I completely disagree.
This decade makes the 90's look like the dross decade it was.
I may as well copy and paste this (
with some new additions)....Cheating I know, but hey, I'm getting old now, time is of the essence.
So far this new Millennium has been as close to the Exploitation/Horror Heaven of the years between 1968 (or so) and 1983 (or so) we could have hoped for.
Even the rather more popcorn munching, multi-plex friendly American Horror film (the re-birth of the Slasher film for example back to its no messing, here for the fun, hack 'n' dice roots), has given us some surprisingly gory, devilishly sick and violent efforts that have been generally very well made and funded. Like;
"Wrong Turn 2", "See no Evil", "Laid to Rest", "All the Boys Love Many Lane", "Boogeyman 2", "The Babysitter")
The recent splurge of extreme Horror and Exploitation movies from America (
"Hostel 1 & 2", "Devil's Rejects", "Shuttle", "House 1000 Corpses", "Saw") has been a mixed bag but has also been a generally effective and very welcome shot in the arm of a genre pretty much on it's tired knees in the previous decade.
As for 'scares'. Well, let us all be honest here. We're grown up and world weary now!
We are not the same beings that got delightfully scared when kids and teens.
Even going back numerous decades I can only think of a handful of films that EVER really creeped me out or scared me.
If I was the same 12 year old, 16 year old, even 18 year old I was back then...I'm sure some films made now would scare me.

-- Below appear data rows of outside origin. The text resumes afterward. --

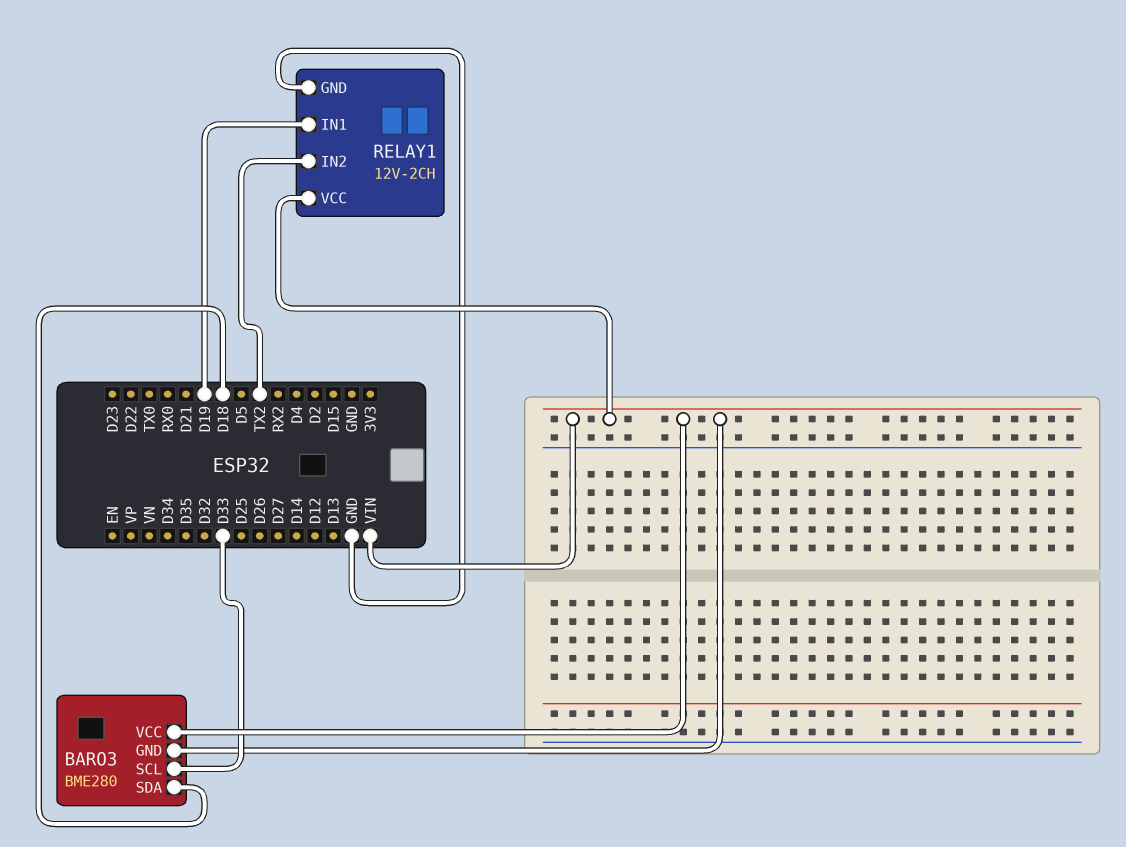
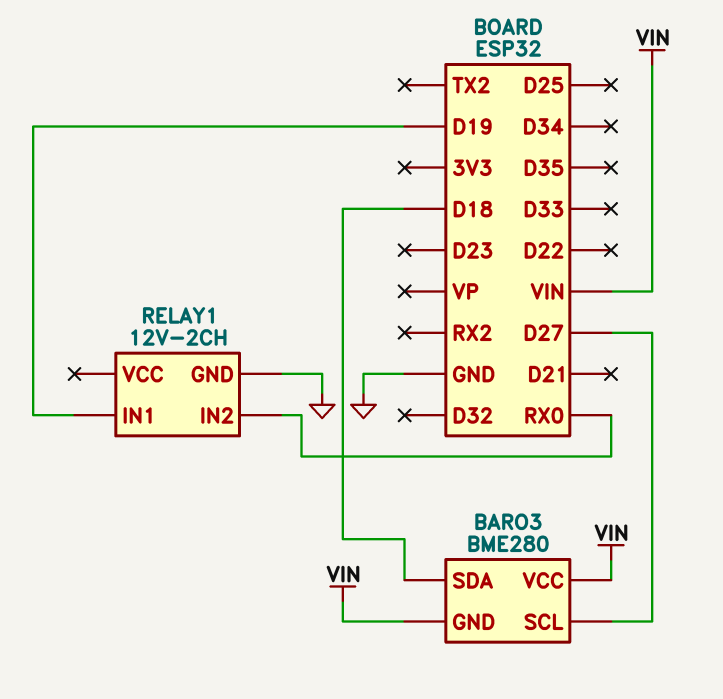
BARO3 pin SCL: D33 -> D27
RELAY1 pin IN2: TX2 -> RX0
RELAY1 pin VCC: VIN -> none

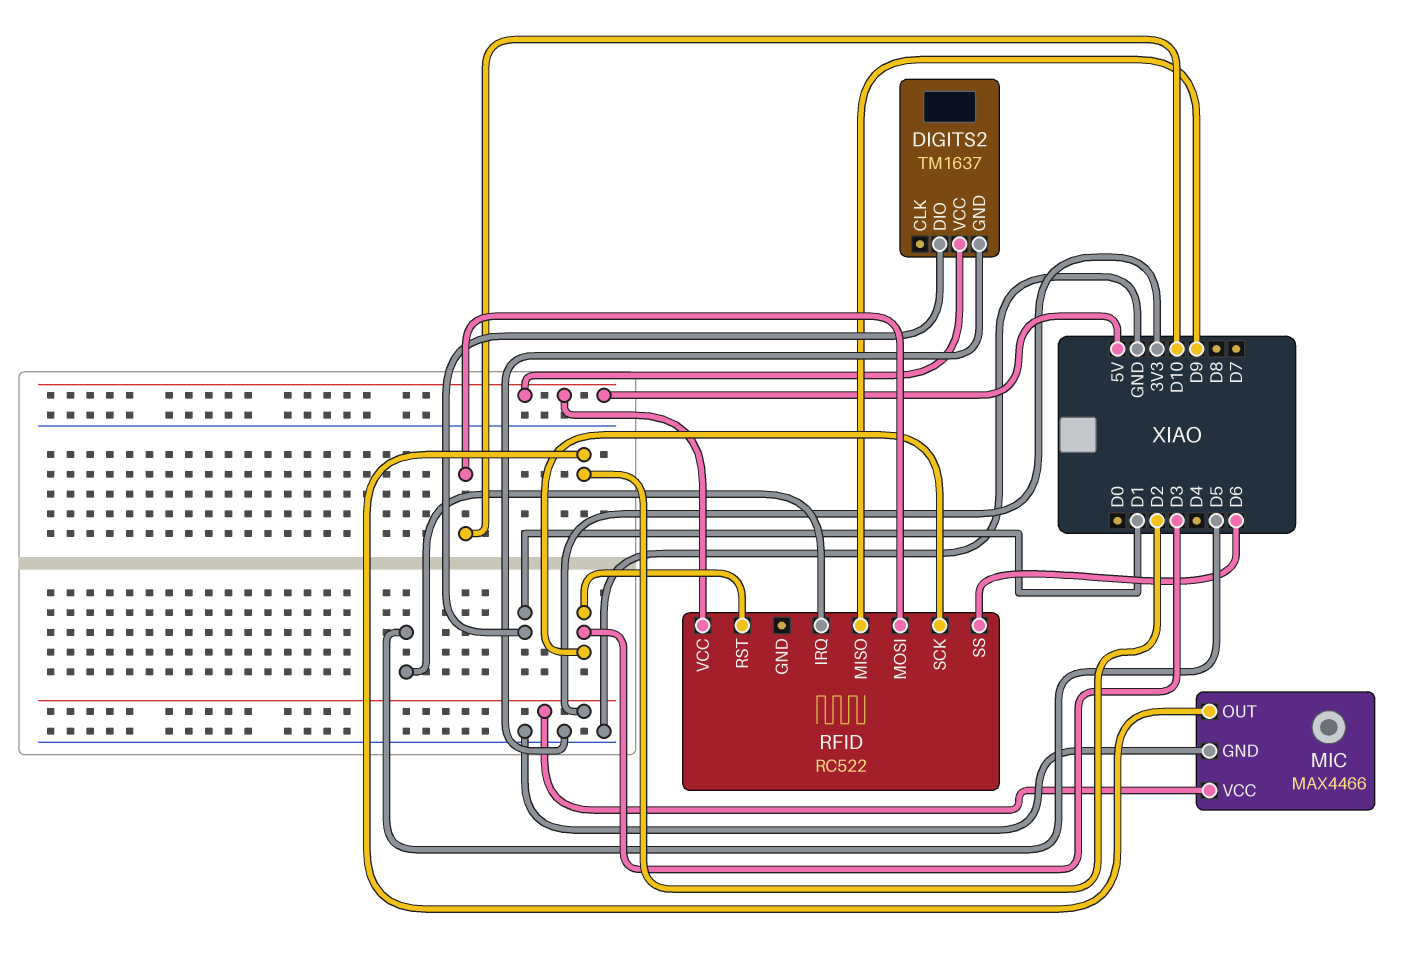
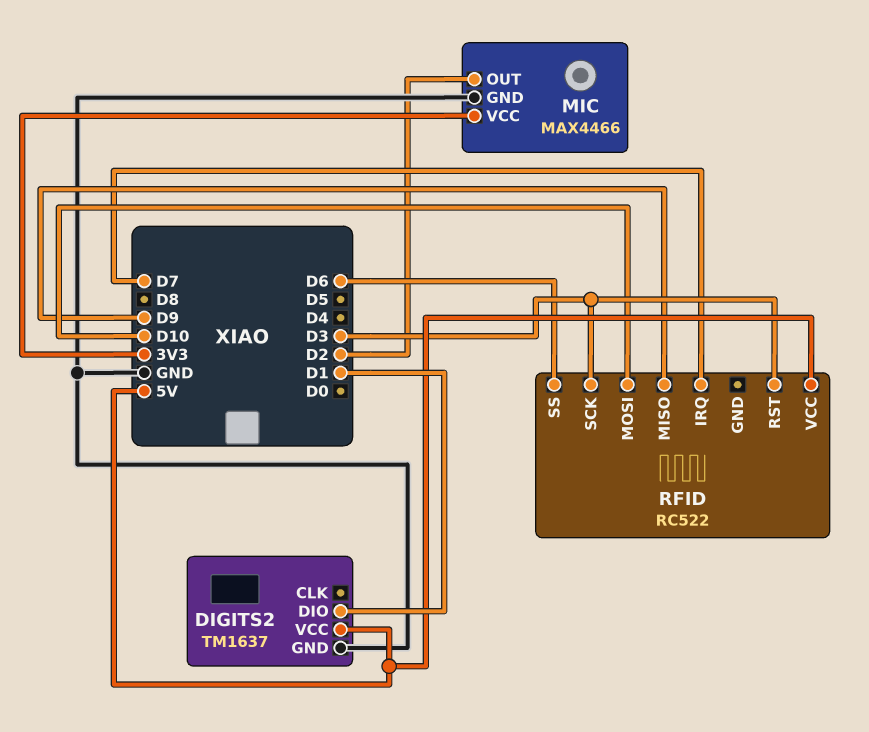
RFID pin IRQ: D5 -> D7

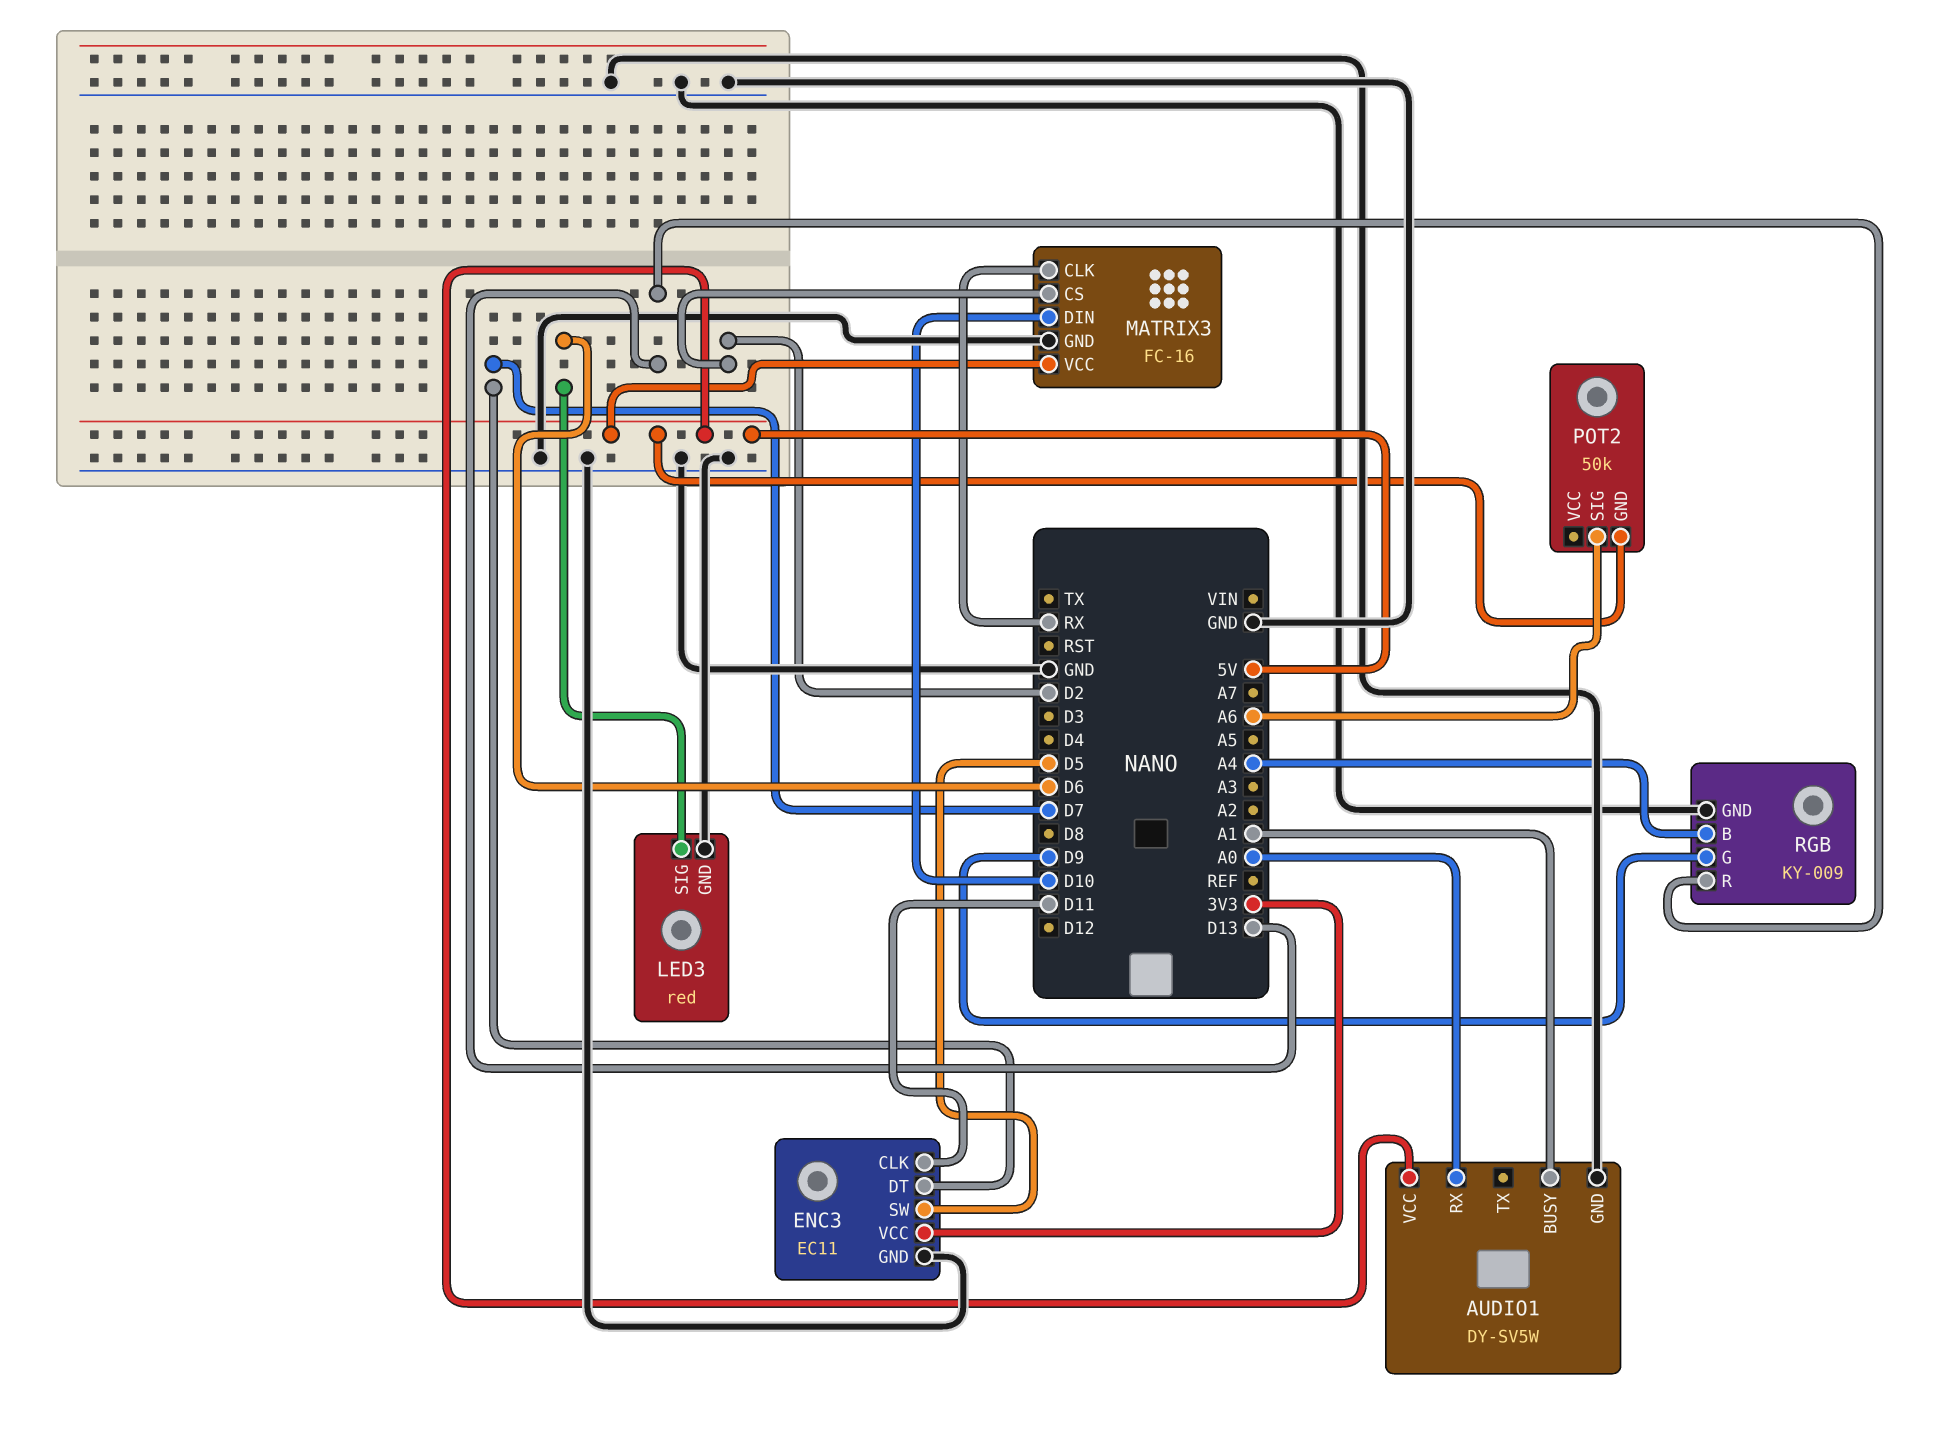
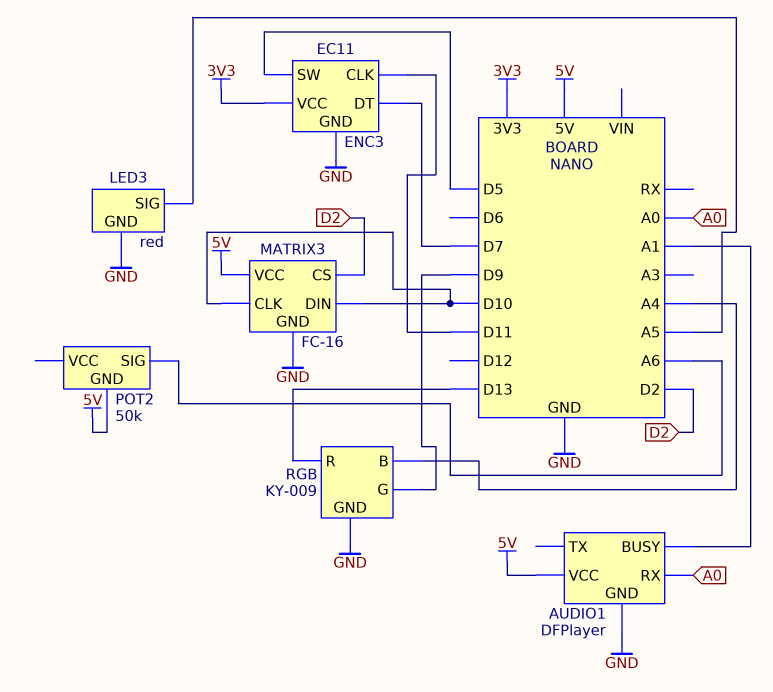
AUDIO1: DY-SV5W -> DFPlayer
LED3 pin SIG: D6 -> A5
MATRIX3 pin CLK: RX -> D10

But to be fair, we can't turn back the clock or re-wire our brains. The fact is it is very very hard indeed to actually
scare adults. In any era.
It's made harder now as well, due to the fact that what was once rather new and unsettling to a society at the time (like say "Psycho") is no longer a surprise and as such loses it's power.
If Hitchcock had made "Psycho" now, after all these years of other psycho flicks and endless Slasher films...would it have the same effect?
Stuff like
"The Haunting", "The Changeling", TV's
"The Woman in Black" still manage to creep me out and get those goosebumps going at certain times, but I have a built in reaction to them as well, seeing as they are old favourites.
I'm sure if I really bothered with 'spooky', 'ghostly' films made now I could find the odd shiver. But I'm just not drawn to them.
"Session 9", like you mentioned was a good creepy film (it didn't scare me though), and the Director's Cut (note..ONLY the 'Director's Cut) of the remake of
"The Grudge" nicely chilled me in certain scenes. More than the original in fact.
Brutal, unsettling, often bold and risk taking Horror, with a sometimes arthouse sensibility, has been at its most uncompromising in some of the chilling and powerfully grotesque movies from Europe in general (
"Cannibal" from Germany,
"Cold Prey",
"Manhunt" from Norway for example) and France in particular (
"Martyrs", "Inside", "Frontiers").
Even Australia did the brutal Horror business (
"Wolf Creek", "Storm Warning", "Dying Breed") as did a regenerated (though often multinationally funded) British Horror film industry (
"Mum and Dad", "The Children", "Severance", "Creep", "Dog Soldiers", "The Descent", "Shaun of the Dead", "28 Days Later", "Doghouse").
All in all, at least in film, the 21st century has been very kind to Horror fans I think, with only the, still going strong, need to re-make many wonderful 70's/80's films (not even all Horror) for no good or welcome reason being the only fly in the ointment.